Access to Palliative Care Bill [HL] Debate
Full Debate: Read Full DebateLord Howarth of Newport
Main Page: Lord Howarth of Newport (Labour - Life peer)Department Debates - View all Lord Howarth of Newport's debates with the Department of Health and Social Care
(9 years, 1 month ago)
Lords ChamberMy Lords, it is a pleasure to follow the noble Lord, Lord Howard of Lympne, whose work on behalf of hospices I admire just as I admire the hospices themselves. I add my congratulations and thanks to those offered to the noble Baroness, Lady Finlay of Llandaff, for tabling this Bill, which I fully support.
I shall start by talking about the needs of children in palliative care, responding to the urging by the noble Lord, Lord Crisp. I am sure that all noble Lords have received the briefing from the admirable charity, Together for Short Lives, which tells us that, in the United Kingdom, some 40,000 children live with life-threatening or life-limiting conditions.
Children’s palliative care is different and needs to be different, if only for one important reason: because it may well, sadly, be needed for the whole of a child’s life. Yet the availability of resources for children’s palliative care is even more inadequate than it is for adult palliative care. Clinical commissioning groups contribute on average 10% of the cost of children’s hospices compared to 30% of the cost of adult hospices. Thirty-five per cent of children’s hospices had their funds frozen between 2013 and 2015 and 23% had their funding cut. Some families in remote rural areas have no access to specialist children’s palliative care. There is a dearth of people with the skills and knowledge to care for children who suffer from complex and life-threatening conditions.
The Health Select Committee noted also that a wide variety of childhood conditions can cause death before adulthood. Many of them are rare and, therefore, the requirement for diversified specialist care is all the greater. A Royal College of Nursing survey in 2015 found that nearly a third of children’s nurses said that they did not have the resources to deliver adequate care in a home setting, which of course is what most families want; and 31% of nurses acknowledged that they lacked the confidence to discuss end-of-life issues with children and their families.

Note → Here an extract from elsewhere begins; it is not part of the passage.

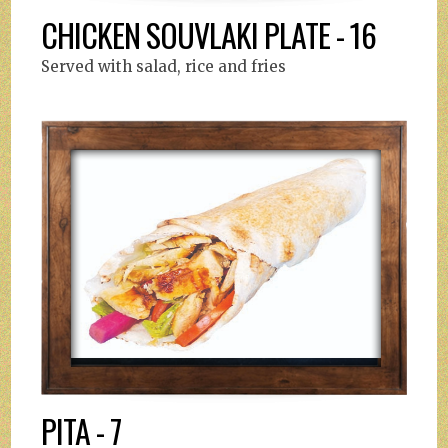
CHICKEN SOUVLAKI PLATE - 16
Served with salad, rice and fries
PITA - 7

The RCN calls for a greatly increased number of undergraduate training places to address what it describes as,
“massive gaps in children’s nursing”.
Only 17 community children’s nurses were due to qualify in 2014-15. Many consultants in this field are approaching retirement; too many are not trained to level 4. The training of general practitioners in paediatrics and in physical and mental healthcare for children needs to be improved. There is a 15% vacancy rate among children’s social workers. The commissioning of children’s palliative care is patchy and inconsistent, insufficiently integrating the various disciplines and agencies that need to be involved. The Bill addresses this range of problems. I do not know whether the noble Baroness intends in due course to provide model guidance, but guidance would be preferable to amendments to the Bill.
As to the predicament of children who are bereaved or face bereavement, the Childhood Bereavement Network, to which the noble Baroness, Lady Hollins, referred, has again briefed us extremely helpfully. Its 158 members are supporting children before and after bereavement. The network estimates that some 30,000 children under 18 lose a parent each year and, of course, more lose a sibling or a grandparent. It is a very sensitive issue and it is very difficult for children, parents and professionals to communicate in these situations.
Gillian Chowns, writing in Bereavement Care and reporting on her research among adolescents facing the death of a parent from cancer, quotes those children. We hear their own voices describing their struggle with their isolation, their anxiety—who is going to care for them when a parent is gone? They want to know the full truth and they need the opportunity to release strong emotions. All such children should have access to well-organised support, proper information, a plan as to who is to do what, and advice and support for other family members, carers, their peers and their teachers. Only 65% of local authorities have an open-access service for bereaved children and most of those services are provided by the voluntary sector through charities such as the wonderful Winston’s Wish.
As the noble Baroness, Lady Hollins, also mentioned, children who suffer bereavement typically face worse outcomes in their future lives, including earlier mortality, mental health problems and entanglement with the criminal justice system. It is not only better but cheaper to ensure that these children come through the emotional crisis of losing a parent or someone important to them without being traumatised.
Many noble Lords will have read the beautiful book by Atul Gawande, Being Mortal, in which he argues that the role of those caring for the terminally ill is not to fight death to the ultimate but to ensure well-being—to ensure what the noble Lord, Lord Howard, called good deaths.
I will make one final point. The arts have an important contribution to make in palliative care. Music therapists, storytellers and those practising other art forms are able to help terminally ill people to prepare mentally, emotionally and spiritually for crucial transitions; to turn depression into hope; to have a sense of agency; to integrate feeling with cognition and sensation; and to gain insight and a sense of meaning and value in what would otherwise be a deeply unhappy and traumatic situation. The arts provide a safe opportunity to organise intense, confusing and contradictory thoughts and feelings; to find self-expression; to share important information that has previously been too difficult to talk about; and to mitigate isolation.